# [Task to complete]
Please reproduce all of the material below line for line, changing nothing.

________

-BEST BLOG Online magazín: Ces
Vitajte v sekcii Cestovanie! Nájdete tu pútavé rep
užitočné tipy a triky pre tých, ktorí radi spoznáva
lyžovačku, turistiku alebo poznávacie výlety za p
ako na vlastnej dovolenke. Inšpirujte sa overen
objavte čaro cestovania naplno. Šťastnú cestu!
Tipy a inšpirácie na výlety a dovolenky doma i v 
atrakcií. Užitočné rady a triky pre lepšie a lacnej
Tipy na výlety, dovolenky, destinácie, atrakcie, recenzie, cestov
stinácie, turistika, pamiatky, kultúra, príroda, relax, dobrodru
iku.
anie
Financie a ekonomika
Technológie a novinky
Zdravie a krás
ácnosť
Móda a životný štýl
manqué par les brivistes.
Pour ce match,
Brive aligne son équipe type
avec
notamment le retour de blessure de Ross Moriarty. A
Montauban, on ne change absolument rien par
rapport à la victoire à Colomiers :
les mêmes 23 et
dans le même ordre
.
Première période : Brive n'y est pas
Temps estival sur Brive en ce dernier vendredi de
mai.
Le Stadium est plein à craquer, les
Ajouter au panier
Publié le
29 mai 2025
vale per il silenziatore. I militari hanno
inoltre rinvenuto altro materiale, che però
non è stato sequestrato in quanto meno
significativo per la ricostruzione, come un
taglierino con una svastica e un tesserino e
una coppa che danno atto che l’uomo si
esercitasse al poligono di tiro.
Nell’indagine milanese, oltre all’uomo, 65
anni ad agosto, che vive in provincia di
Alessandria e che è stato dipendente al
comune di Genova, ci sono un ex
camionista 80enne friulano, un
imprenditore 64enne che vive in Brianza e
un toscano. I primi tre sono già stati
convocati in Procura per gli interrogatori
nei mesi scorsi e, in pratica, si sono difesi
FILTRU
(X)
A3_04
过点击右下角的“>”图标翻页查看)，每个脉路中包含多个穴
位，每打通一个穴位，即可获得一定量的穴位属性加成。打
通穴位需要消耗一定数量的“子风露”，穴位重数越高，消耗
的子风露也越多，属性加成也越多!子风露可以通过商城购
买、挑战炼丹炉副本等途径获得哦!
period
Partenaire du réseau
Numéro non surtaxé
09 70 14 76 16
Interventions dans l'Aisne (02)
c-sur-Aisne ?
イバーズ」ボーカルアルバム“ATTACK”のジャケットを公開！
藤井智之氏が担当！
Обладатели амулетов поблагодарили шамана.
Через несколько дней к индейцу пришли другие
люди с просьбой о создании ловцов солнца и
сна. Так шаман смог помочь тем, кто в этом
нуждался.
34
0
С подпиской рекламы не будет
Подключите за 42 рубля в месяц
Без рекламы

________

# [Your response]
-BEST BLOG Online magazín: Ces
Vitajte v sekcii Cestovanie! Nájdete tu pútavé rep
užitočné tipy a triky pre tých, ktorí radi spoznáva
lyžovačku, turistiku alebo poznávacie výlety za p
ako na vlastnej dovolenke. Inšpirujte sa overen
objavte čaro cestovania naplno. Šťastnú cestu!
Tipy a inšpirácie na výlety a dovolenky doma i v 
atrakcií. Užitočné rady a triky pre lepšie a lacnej
Tipy na výlety, dovolenky, destinácie, atrakcie, recenzie, cestov
stinácie, turistika, pamiatky, kultúra, príroda, relax, dobrodru
iku.
anie
Financie a ekonomika
Technológie a novinky
Zdravie a krás
ácnosť
Móda a životný štýl
manqué par les brivistes.
Pour ce match,
Brive aligne son équipe type
avec
notamment le retour de blessure de Ross Moriarty. A
Montauban, on ne change absolument rien par
rapport à la victoire à Colomiers :
les mêmes 23 et
dans le même ordre
.
Première période : Brive n'y est pas
Temps estival sur Brive en ce dernier vendredi de
mai.
Le Stadium est plein à craquer, les
Ajouter au panier
Publié le
29 mai 2025
vale per il silenziatore. I militari hanno
inoltre rinvenuto altro materiale, che però
non è stato sequestrato in quanto meno
significativo per la ricostruzione, come un
taglierino con una svastica e un tesserino e
una coppa che danno atto che l’uomo si
esercitasse al poligono di tiro.
Nell’indagine milanese, oltre all’uomo, 65
anni ad agosto, che vive in provincia di
Alessandria e che è stato dipendente al
comune di Genova, ci sono un ex
camionista 80enne friulano, un
imprenditore 64enne che vive in Brianza e
un toscano. I primi tre sono già stati
convocati in Procura per gli interrogatori
nei mesi scorsi e, in pratica, si sono difesi
FILTRU
(X)
A3_04
过点击右下角的“>”图标翻页查看)，每个脉路中包含多个穴
位，每打通一个穴位，即可获得一定量的穴位属性加成。打
通穴位需要消耗一定数量的“子风露”，穴位重数越高，消耗
的子风露也越多，属性加成也越多!子风露可以通过商城购
买、挑战炼丹炉副本等途径获得哦!
period
Partenaire du réseau
Numéro non surtaxé
09 70 14 76 16
Interventions dans l'Aisne (02)
c-sur-Aisne ?
イバーズ」ボーカルアルバム“ATTACK”のジャケットを公開！
藤井智之氏が担当！
Обладатели амулетов поблагодарили шамана.
Через несколько дней к индейцу пришли другие
люди с просьбой о создании ловцов солнца и
сна. Так шаман смог помочь тем, кто в этом
нуждался.
34
0
С подпиской рекламы не будет
Подключите за 42 рубля в месяц
Без рекламы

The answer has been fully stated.